Extracted page text data
========
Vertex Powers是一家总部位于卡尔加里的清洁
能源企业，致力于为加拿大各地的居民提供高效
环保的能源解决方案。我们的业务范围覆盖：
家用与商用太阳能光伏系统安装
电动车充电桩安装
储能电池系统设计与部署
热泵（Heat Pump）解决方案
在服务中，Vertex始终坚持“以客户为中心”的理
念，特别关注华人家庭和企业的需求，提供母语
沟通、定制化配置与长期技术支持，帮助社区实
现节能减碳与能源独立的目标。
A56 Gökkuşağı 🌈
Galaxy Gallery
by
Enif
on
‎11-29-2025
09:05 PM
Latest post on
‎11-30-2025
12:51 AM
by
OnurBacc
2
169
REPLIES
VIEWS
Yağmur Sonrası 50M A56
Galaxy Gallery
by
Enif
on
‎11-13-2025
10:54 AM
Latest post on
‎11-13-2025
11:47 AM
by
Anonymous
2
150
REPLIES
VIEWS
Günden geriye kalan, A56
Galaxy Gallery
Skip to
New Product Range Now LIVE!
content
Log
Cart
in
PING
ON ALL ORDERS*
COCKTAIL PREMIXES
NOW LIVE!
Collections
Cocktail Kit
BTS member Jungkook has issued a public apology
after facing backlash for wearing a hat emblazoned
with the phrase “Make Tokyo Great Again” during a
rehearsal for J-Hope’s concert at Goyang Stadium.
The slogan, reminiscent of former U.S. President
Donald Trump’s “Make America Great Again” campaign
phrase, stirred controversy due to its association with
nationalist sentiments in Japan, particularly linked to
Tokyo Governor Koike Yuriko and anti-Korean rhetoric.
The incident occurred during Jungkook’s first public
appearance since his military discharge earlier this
========
* WHAT YOU NEED TO DO
Transcribe every line of the rows above verbatim, keeping the original line order and line breaks.

* SOLUTION BELOW
Vertex Powers是一家总部位于卡尔加里的清洁
能源企业，致力于为加拿大各地的居民提供高效
环保的能源解决方案。我们的业务范围覆盖：
家用与商用太阳能光伏系统安装
电动车充电桩安装
储能电池系统设计与部署
热泵（Heat Pump）解决方案
在服务中，Vertex始终坚持“以客户为中心”的理
念，特别关注华人家庭和企业的需求，提供母语
沟通、定制化配置与长期技术支持，帮助社区实
现节能减碳与能源独立的目标。
A56 Gökkuşağı 🌈
Galaxy Gallery
by
Enif
on
‎11-29-2025
09:05 PM
Latest post on
‎11-30-2025
12:51 AM
by
OnurBacc
2
169
REPLIES
VIEWS
Yağmur Sonrası 50M A56
Galaxy Gallery
by
Enif
on
‎11-13-2025
10:54 AM
Latest post on
‎11-13-2025
11:47 AM
by
Anonymous
2
150
REPLIES
VIEWS
Günden geriye kalan, A56
Galaxy Gallery
Skip to
New Product Range Now LIVE!
content
Log
Cart
in
PING
ON ALL ORDERS*
COCKTAIL PREMIXES
NOW LIVE!
Collections
Cocktail Kit
BTS member Jungkook has issued a public apology
after facing backlash for wearing a hat emblazoned
with the phrase “Make Tokyo Great Again” during a
rehearsal for J-Hope’s concert at Goyang Stadium.
The slogan, reminiscent of former U.S. President
Donald Trump’s “Make America Great Again” campaign
phrase, stirred controversy due to its association with
nationalist sentiments in Japan, particularly linked to
Tokyo Governor Koike Yuriko and anti-Korean rhetoric.
The incident occurred during Jungkook’s first public
appearance since his military discharge earlier this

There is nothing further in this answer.